Now she regularly finds suburbia’s best backyards and fills them with musicians, set dressing, local food and wine. Sharni says the most exciting part of running an event with no set venue is the necessity for constant reinvention. Mapping each homeowner’s quirks into the day makes the process especially satisfying.

“As well as seeing their beautiful faces when they step into their own little festival in their garden,” she adds. “It feels like a cool version of Backyard Blitz, with less tears and more wine.”

Since Sharni’s plan to turn backyards across the state into performance venues has become a reality, the concept has expanded. The Porch Sessions now also includes a cellar door series, where gigs are held in the Hither & Yon shopfront in Willunga, and a road trip series in which Sharni and her team record and later upload an acoustic performance at a hidden South Australian spot.

Last weekend, the Porch Sessions also their second annual music festival – Porchland, which took place in Hahndorf in front of a completely sold out crowd.

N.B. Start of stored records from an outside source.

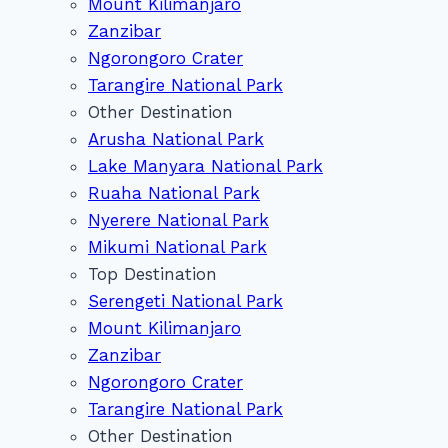
Mount Kilimanjaro
Zanzibar
Ngorongoro Crater
Tarangire National Park
Other Destination
Arusha National Park
Lake Manyara National Park
Ruaha National Park
Nyerere National Park
Mikumi National Park
Top Destination
Serengeti National Park
Mount Kilimanjaro
Zanzibar
Ngorongoro Crater
Tarangire National Park
Other Destination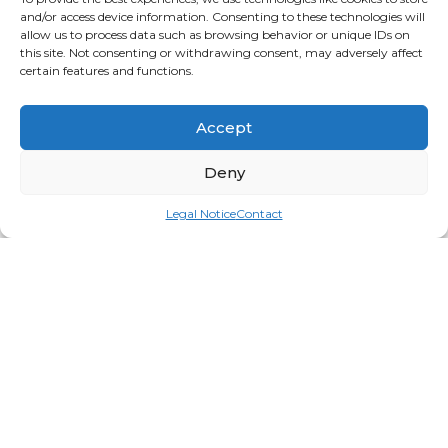
and/or access device information. Consenting to these technologies will
allow us to process data such as browsing behavior or unique IDs on
this site. Not consenting or withdrawing consent, may adversely affect
certain features and functions.
Accept
Deny
Legal Notice
Contact
Caldera Stone Massage Set 18pcs
Login for price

“Porchland is basically The Porch Sessions on steroids, flexing its muscles, doubling its protein intake for a weekend,” says Sharni.

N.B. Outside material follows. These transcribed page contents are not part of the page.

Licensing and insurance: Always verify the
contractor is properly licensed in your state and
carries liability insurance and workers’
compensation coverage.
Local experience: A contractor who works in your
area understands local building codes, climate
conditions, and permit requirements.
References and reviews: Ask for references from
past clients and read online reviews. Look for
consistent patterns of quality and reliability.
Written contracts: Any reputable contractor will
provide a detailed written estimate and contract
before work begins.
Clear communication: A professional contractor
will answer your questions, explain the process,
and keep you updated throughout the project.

The festival was a long-term ambition and it draws in even more facets than a regular Porch Sessions show.

“We ventured to a beautiful open space in Hahndorf, where five bands graced the porch instead of the usual three,” says Sharni. “We are also introduced this brand new aspect of a Market Bazaar, which was a pretty lovely collection of twenty stalls, including a vinyl store, food vans, Moroccan pots, dream catchers, hand drawn prints and other festive vintage wares”.

Porch Session is an idea that has resonated, and continues to grow, but still Sharni is not sure how she’s gotten to this point.

“There are times when I’m standing in my driveway, having spent the previous 45 minutes untangling one run of bunting and I ask myself the exact same thing,” she says.

But in the end, it is always an unwavering love of music that keeps her going. It is the common thread running through all her endeavours, and it will without a doubt lead her to broader horizons still.

“I think ultimately, all of the beautiful things already exist; great local produce, incredible original music, and beautiful surroundings,” she says. “I guess I like to see it as my little job to seek these out and bring them all together, basking in the glory of each other’s company.”